RESULTS OF OPERATIONS
EARNINGS SUMMARY
Net Income for the six months ended June 30, 1996, was $3.1 million or
$1.09 per share, as compared to $3.0 million or $1.03 per share for the same
period a year ago. The increase was attributable to several components which are
described in detail in the following paragraphs.
The Company's most important revenue source is net interest income which is
the difference between interest earned on its interest earning assets, such as
loans and investments, and the interest paid on its interest bearing
liabilities, primarily deposits. Changes in net interest income from period to
period result from increases or decreases in the average balances of interest
earning assets and interest bearing liabilities and increases or decreases in
the spread between the average rates earned on such assets and the average rates
paid on such liabilities.
Earnings for the six month period improved as a result of a $154 thousand
or 1.4% growth in net interest income from the same period a year ago.
Contributing to the growth in net interest income was an increase of $13.8
million in average interest earning assets for the 1996 period over the
comparable 1995 period. The growth occurred mostly in loans which had an average
balance of $315 million, an increase of $27.9 million or 9.7% over the
comparable 1995 period. The growth positively affected net interest income
despite a 9 basis points decrease in net yield on average earning assets for the
1996 period, as compared to the same 1995 period. Some of the benefit derived
from the positive trend in earning assets was offset by $4.7 million or 1.3%
increase in interest-bearing liabilities. While interest-bearing liabilities
increased, the Company's funding costs decreased 8 basis points for the 1996
period as compared to the 1995 period.

> _DATA LINES_:
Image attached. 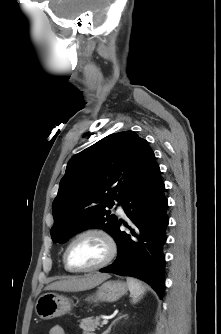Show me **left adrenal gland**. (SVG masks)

> _WHAT YOU ARE ASKED TO DO_: Using the earnings summary, decide whether each statement agrees with it, and support each yes or no by quoting the deciding words exactly. 1. Per-share net income for the six months ended June 30, 1996, was higher than for the same period a year earlier. 2. Most of the growth in average interest earning assets occurred in investments. 3. The Company's funding costs rose in the 1996 period compared with the 1995 period.

> _SOLUTION FOR THIS TASK_:
1. Yes: "$1.09 per share, as compared to $3.0 million or $1.03 per share for the same period a year ago."
2. No: "The growth occurred mostly in loans"
3. No: "the Company's funding costs decreased 8 basis points for the 1996 period as compared to the 1995 period."